> Problem to solve
Please copy these lines word for word, leaving out the pictures.

> Information
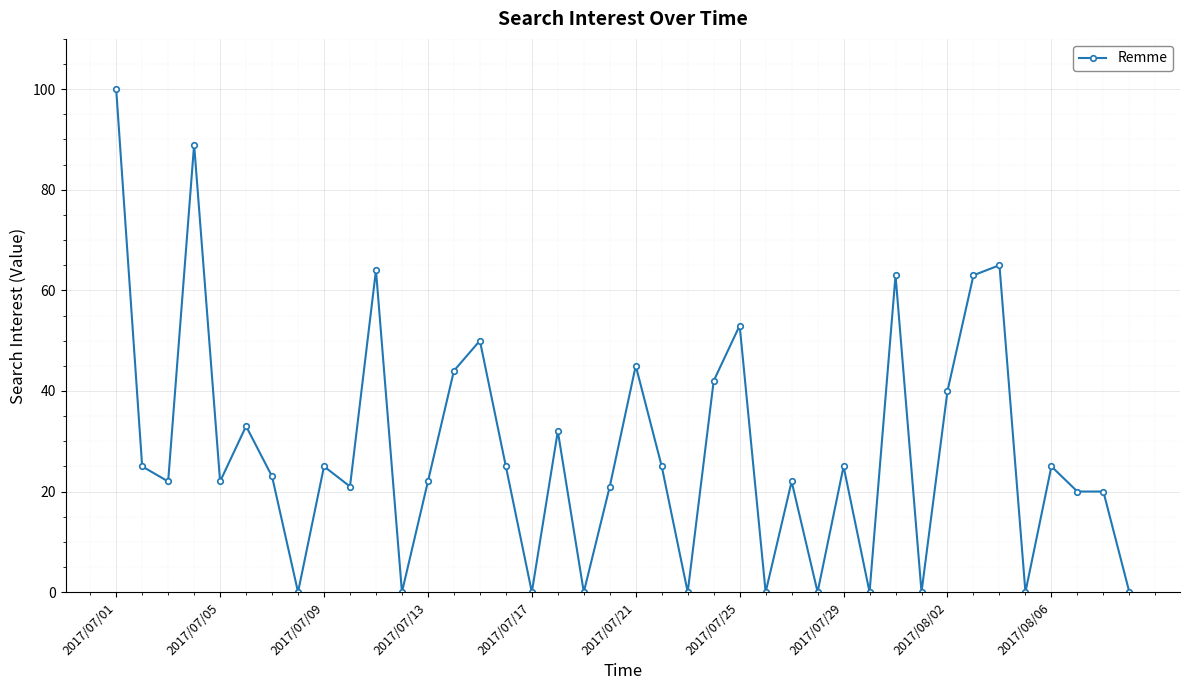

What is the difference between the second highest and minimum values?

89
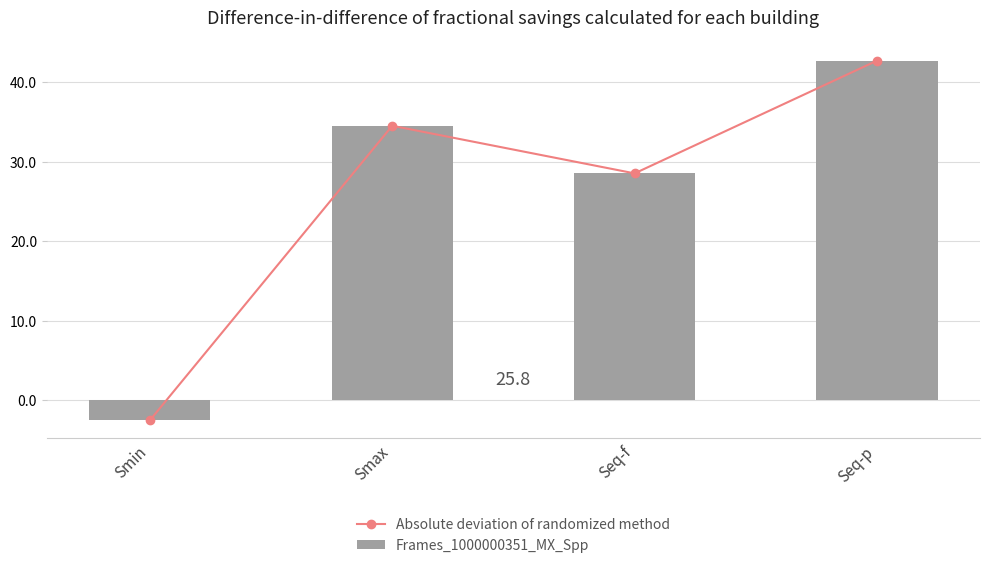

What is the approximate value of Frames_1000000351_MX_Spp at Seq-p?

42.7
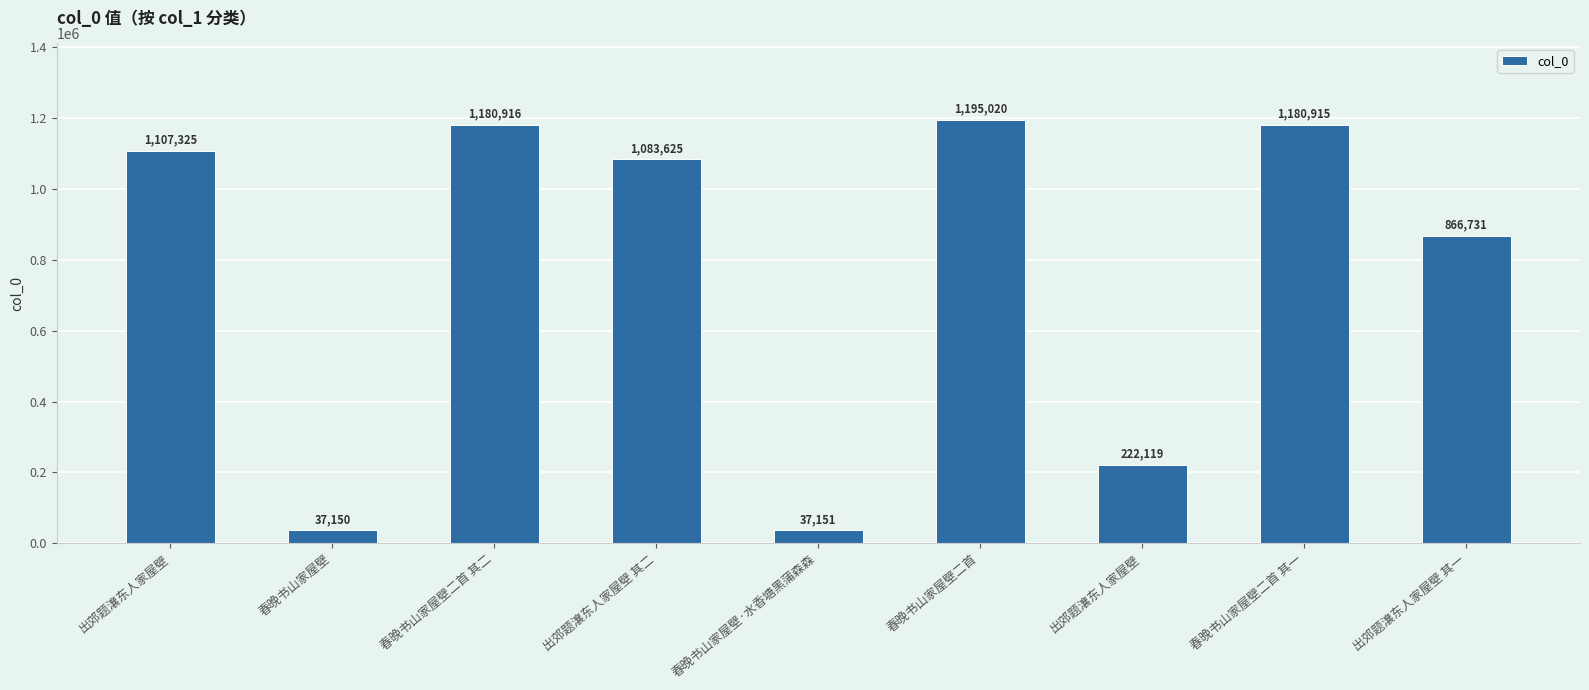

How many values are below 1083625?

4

> Solution for this problem
What is the difference between the second highest and minimum values?

89

What is the approximate value of Frames_1000000351_MX_Spp at Seq-p?

42.7

How many values are below 1083625?

4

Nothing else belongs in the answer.